Por Rodrigo Núñez y Omar Sagredo
IMAGEN REFERENCIAL / AGENCIA UNO

La desaparición forzada de personas es un crimen contra la humanidad que implica la perpetuación de la violencia debido a la ausencia de los cuerpos. En 1998, el entonces juez Juan Guzmán acuñó el concepto de “secuestro permanente” para referirse, justamente, a la naturaleza de la desaparición forzada: un crimen que no se limita a su acto ejecutorio, sino que su perpetración no se detiene hasta no conocer el destino de la víctima.

En Chile, las políticas de memoria y derechos humanos han intentado abordar esta compleja situación por medio de iniciativas que han logrado resultados parciales y controvertidos. Primero, el Informe de la Comisión Nacional de Verdad y Reconciliación de 1991 (“Informe Rettig”) reconoció oficialmente la desaparición de más de mil personas. Sin embargo, las iniciativas posteriores en términos de búsqueda fueron fallidas: las pericias en el Patio 29 del Cementerio General (lugar donde los agentes de la dictadura inhumaron a muchas de las víctimas), resultaron en identificaciones erróneas y; los antecedentes entregados por las Fuerzas Armadas en la Mesa de Diálogo de 1999, respecto del paradero de las y los desaparecidos, fueron falsos.
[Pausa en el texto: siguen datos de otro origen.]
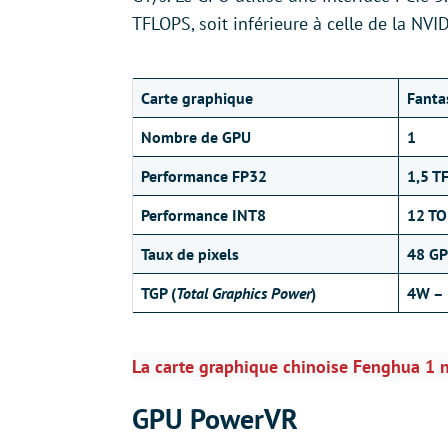
TFLOPS, soit inférieure à celle de la NV
Carte graphique
Fantas
Nombre de GPU
1
Performance FP32
1,5 T
Performance INT8
12 TO
Taux de pixels
48 GP
TGP (
Total Graphics Power
)
4W –
La carte graphique chinoise Fenghua 1 
GPU PowerVR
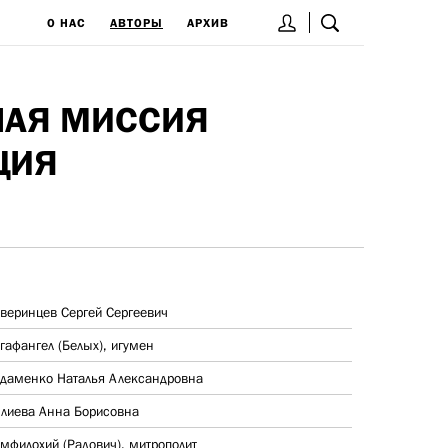
О НАС
АВТОРЫ
АРХИВ
НАЯ МИССИЯ
ЦИЯ
веринцев Сергей Сергеевич
гафангел (Белых), игумен
даменко Наталья Александровна
лиева Анна Борисовна
мфилохий (Радович), митрополит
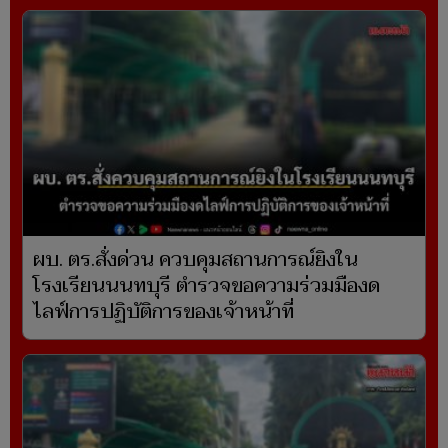
ผบ. ตร.สั่งด่วน ควบคุมสถานการณ์ยิงใน
โรงเรียนนนทบุรี ตำรวจขอความร่วมมืองด
ไลฟ์การปฏิบัติการของเจ้าหน้าที่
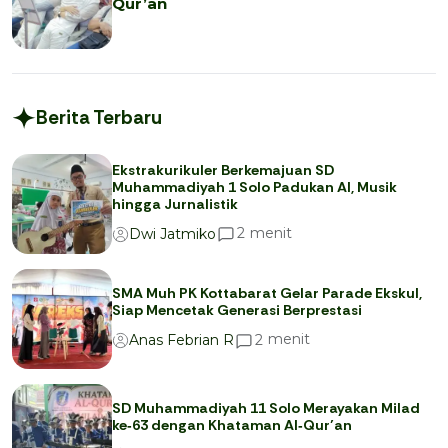
Qur’an
Berita Terbaru
Ekstrakurikuler Berkemajuan SD
Muhammadiyah 1 Solo Padukan AI, Musik
hingga Jurnalistik
menit
2
Dwi Jatmiko
SMA Muh PK Kottabarat Gelar Parade Ekskul,
Siap Mencetak Generasi Berprestasi
menit
2
Anas Febrian R
SD Muhammadiyah 11 Solo Merayakan Milad
ke‑63 dengan Khataman Al‑Qur’an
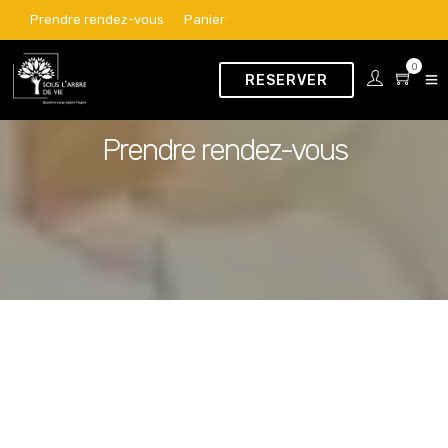
Prendre rendez-vous
Panier
0
RESERVER
Prendre rendez-vous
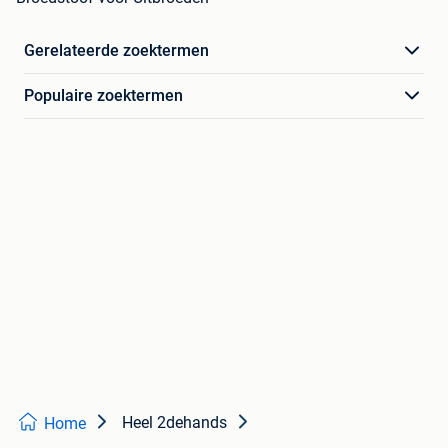
Gerelateerde zoektermen
Populaire zoektermen
Heel 2dehands
Home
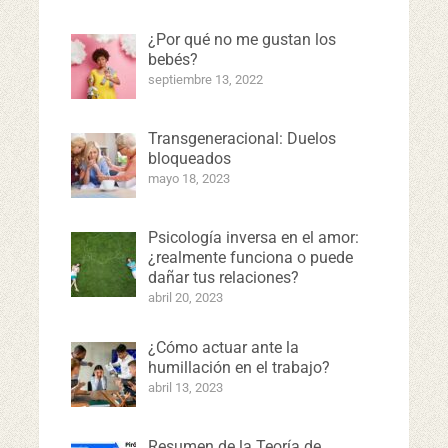
¿Por qué no me gustan los
bebés?
septiembre 13, 2022
Transgeneracional: Duelos
bloqueados
mayo 18, 2023
Psicología inversa en el amor:
¿realmente funciona o puede
dañar tus relaciones?
abril 20, 2023
¿Cómo actuar ante la
humillación en el trabajo?
abril 13, 2023
Resumen de la Teoría de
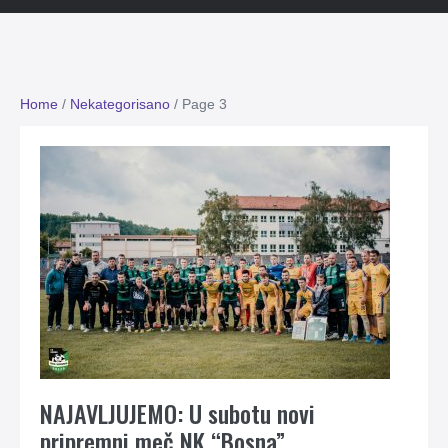
Home
/
Nekategorisano
/
Page 3
NAJAVLJUJEMO: U subotu novi
pripremni meč NK “Bosna”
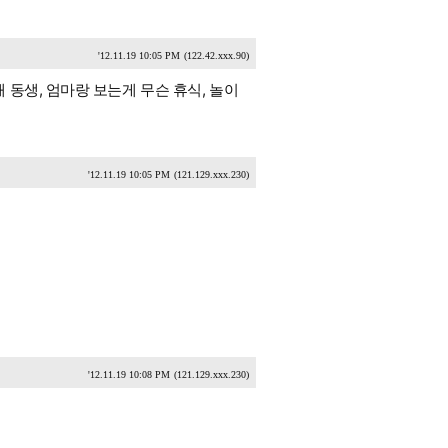
'12.11.19 10:05 PM
(122.42.xxx.90)
동생, 엄마랑 보는게 무슨 휴식, 놀이
'12.11.19 10:05 PM
(121.129.xxx.230)
'12.11.19 10:08 PM
(121.129.xxx.230)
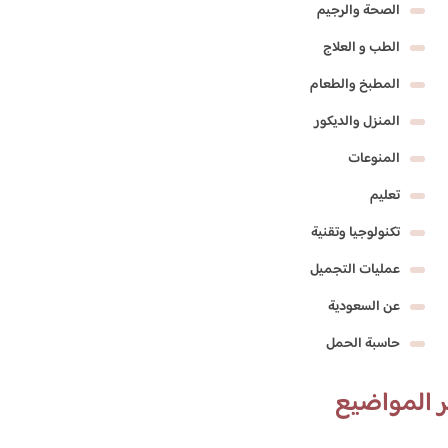
الصحة والرجيم
الطب و العلاج
المطبخ والطعام
المنزل والديكور
المنوعات
تعليم
تكنولوجيا وتقنية
عمليات التجميل
عن السعودية
حاسبة الحمل
 المواضيع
Todo esto ha significado una revictimización para los sobrevivientes y las familias, exponiendo la ineficiencia y desidia gubernamental en la materia.

Ahora bien, en los seminarios en torno al Plan de Búsqueda que la Subsecretaría de DDHH lleva a cabo la colaboración de la Universidad Católica Silva Henríquez se ha generado un interesante espacio de reconocimiento para diversas inquietudes. Aunque el actual Plan Nacional de Búsqueda de personas víctimas de desaparición forzada responde a una lógica diferente (al ser parte de la agenda de un gobierno que adopta los derechos humanos como una perspectiva fundamental de su quehacer político), la pregunta por los efectos sociales de esta nueva política emerge como una inquietud concreta respecto de su eficacia.

Por una parte, los estudios sobre la memoria y los derechos humanos señalan que estos procesos de pesquisa -inscritos en el denominado “giro forense”- demandan un ejercicio de rehistorización de los hechos de violencia, lo cual trae al presente controversiales disputas políticas, afectivas y éticas acerca de un pasado que no está cerrado. En ese sentido, los posibles hallazgos de este Plan demostrarán que las fronteras temporales entre el pasado dictatorial y el presente democrático están permeadas por injusticias que atraviesan a la sociedad en su conjunto con connotaciones variadas en sus distintos estratos generacionales.

Por otro lado, en tanto política pública, el Plan requerirá materializar acciones no sólo entre actores del Estado, sino que, además, con la sociedad civil, la cual, representada por las agrupaciones de víctimas y familiares, es escéptica respecto de las posibilidades concretas que esta nueva estrategia gubernamental posea. Desde esa visual, uno de los principales objetivos deberá ser la generación de confianzas. Por último, el alcance político del Plan será un asunto determinante, en especial, respecto de la capacidad para conseguir información de sectores con antecedentes relevantes, pero que están más allá de los actores “convencidos”, es decir, de los agentes militares y policiales.

En definitiva, el valor de este Plan reside en la necesaria genealogía de la violencia de Estado que permita reconocer cómo las huellas de la desaparición se perciben cotidianamente en el dolor de la ausencia y en la vergüenza de no lograr verdad y justicia. Pero también tiene que ver con su condición de herramienta política para abrir espacios de discusión pública que posibiliten la obtención de nuevos antecedentes. En ese sentido, el Plan debe reconocerse como una fuerza movilizadora de verdad, justicia y memoria, con el objetivo de restituir la dignidad humana de una sociedad completa que fue (y sigue siendo) dañada por la desaparición forzada.